“… 𝙄 𝙙𝙤𝙣’𝙩 𝙜𝙚𝙩 𝙥𝙝𝙤𝙣𝙚 𝙩𝙤 𝙨𝙚𝙚 𝙬𝙝𝙖𝙩 𝙞𝙨 𝙗𝙚𝙞𝙣𝙜 𝙨𝙚𝙣𝙩 𝙞𝙣 𝙩𝙝𝙚 𝙜𝙧𝙤𝙪𝙥 𝙘𝙝𝙖𝙩, 𝙞𝙩’𝙨 𝙬𝙞𝙩𝙝 𝙛𝙖𝙩𝙝𝙚𝙧 𝙖𝙣𝙙 𝙝𝙚 𝙞𝙨 𝙖𝙡𝙬𝙖𝙮𝙨 𝙗𝙪𝙨𝙮 𝙥𝙡𝙖𝙮𝙞𝙣𝙜 𝙋𝙐𝘽𝙂 𝙬𝙝𝙞𝙡𝙚 𝙢𝙮 𝙢𝙤𝙢 𝙗𝙪𝙨𝙮 𝙬𝙖𝙩𝙘𝙝𝙞𝙣𝙜 𝙨𝙚𝙧𝙞𝙖𝙡”.
The recent National Education Assessment 2021 – Grade III report published in 2023 by the Bhutan Council for School Examinations and Assessment, Ministry of Education and Skills Development reports that family members support students in their studies.
In the Student Questionnaire, students were asked if family members supported them in their studies.

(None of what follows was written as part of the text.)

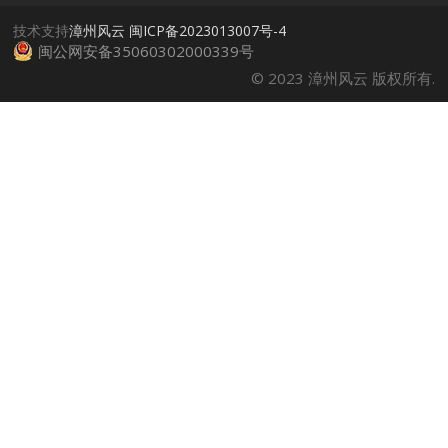
技术支持
漳州风云
闽ICP备2023013007号-4
闽公网安备35060302000339号
© 2023 漳州风云 版权所有.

Ninety-four percent of students reported that their families encouraged them to get good marks and family members also attended parent-teacher meetings with Ninety-two percent responding affirmative. Sangay Dema, a teacher at Zunglen Primary School said, “Some parents are genuinely concern about their child’s education while some aren’t. In our school, we have parent’s representative to discuss on important matters because family engagement in their child’s education is must. Involvement includes family participation in school events or activities, while teachers provide learning resources and information about their student’s grades.”

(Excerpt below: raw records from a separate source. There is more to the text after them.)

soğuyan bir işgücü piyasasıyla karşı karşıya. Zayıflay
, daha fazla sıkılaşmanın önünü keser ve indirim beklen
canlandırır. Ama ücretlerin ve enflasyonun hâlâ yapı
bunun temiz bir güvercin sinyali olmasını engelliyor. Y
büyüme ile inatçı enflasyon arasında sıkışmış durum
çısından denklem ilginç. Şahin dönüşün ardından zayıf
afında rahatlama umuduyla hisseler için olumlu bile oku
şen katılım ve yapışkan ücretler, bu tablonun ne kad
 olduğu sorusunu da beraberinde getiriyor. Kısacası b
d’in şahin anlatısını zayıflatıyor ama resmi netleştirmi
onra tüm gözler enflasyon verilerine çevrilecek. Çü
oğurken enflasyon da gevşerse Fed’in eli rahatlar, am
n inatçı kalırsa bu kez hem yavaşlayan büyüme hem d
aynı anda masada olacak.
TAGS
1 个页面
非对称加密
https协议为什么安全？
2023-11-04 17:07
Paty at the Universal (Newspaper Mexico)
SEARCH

She added, “A student’s learning experience is enriched when both the teacher and family bring their perspectives to the table. With family engagement, home and school come together as a team. Therefore, schools need to build partnership with parents and develop mutual responsibility for children’s success in the educational system. In this way, parental involvement is increased, parents’ effort to support schools is encouraged, and they are directly making a positive impact to a successful educational system.”
Ninety percent of students received help from their families in doing homework, whereas eighty two percent were supported in doing project work. Most of the students stated that their families asked about their school lives (89%) and knew their teachers (88%). However, the proportion of students whose families read story books to them or told stories was relatively smaller to less than seventy five percent. The parental activities are imperative for positive upbringing of children.
Ngawang Lhaki Selden, a 7 year old student studying in Jigme Namgyal Lower Secondary School said, “My mother always help me in doing my homework and encourages me to get good marks.”
Her mother, Sonam Yangden said, “Family engagement describes a situation in which families help students reach their academic goals. That is why; I am often concern about my daughter’s development.”
From the findings of the Student Questionnaire, the Ministry of Education found that students had healthy family interactions.
Almost two out of three students (64%) said their parents or family members ate meals with them several times a week. Nearly one third of them (32%) had fewer chances of having meals with their parents or family members. However, four percent of students reported that they did not have any chance to do so.
More than 40 percent of students (44%) informed that their family members spent time talking to them several times a week, while nearly half of them (48%) reported their parents did so a few times in a month or a year. About ten percent of them (8%) expressed that their family members did not spend time talking to them. These disengagement activities of from parents are seen to be indifferent to children’s positive development and largely contribute to weak family bounding and children may feel neglected.
A Dzongkha Teacher accounted an incident where her student was asked for not doing homework (assignment to be completed at home) which was sent in a class group chat. The students responded, “I don’t get phone to see what is being sent in the group chat, it’s with father and he is always busy playing PUBG while my mom busy watching serial.”
Limited communication with family members in the early years has negative consequences on students’ wellbeing (Bireda & Pilley, 2018).
A majority of students reported that at least few times a month, their parents or family members spent time talking to them (69%), one such topic being the importance of education (76%), and asked about problems that they face at schools (63%).
However, more than 90 percent of students (94%) were reminded by family members of the importance of education. Around half of the students (51%) responding to the survey pointed out that family members stressed the importance of education several times a week.
In general, family members were concerned about any problems their children might be facing at the school. More than 80 percent of students (86%) reported that their family members talked to them about any possible problems at the school.
A significant proportion of students (87%) responded that their family members were interested in knowing how they were getting along with other students. More than one- third of them (36%) were asked questions by family members about their interactions with peers several times a week.
Thus, these results suggest that it is important to continue giving importance to children regarding their studies and have positive consequences to their development and wellbeing.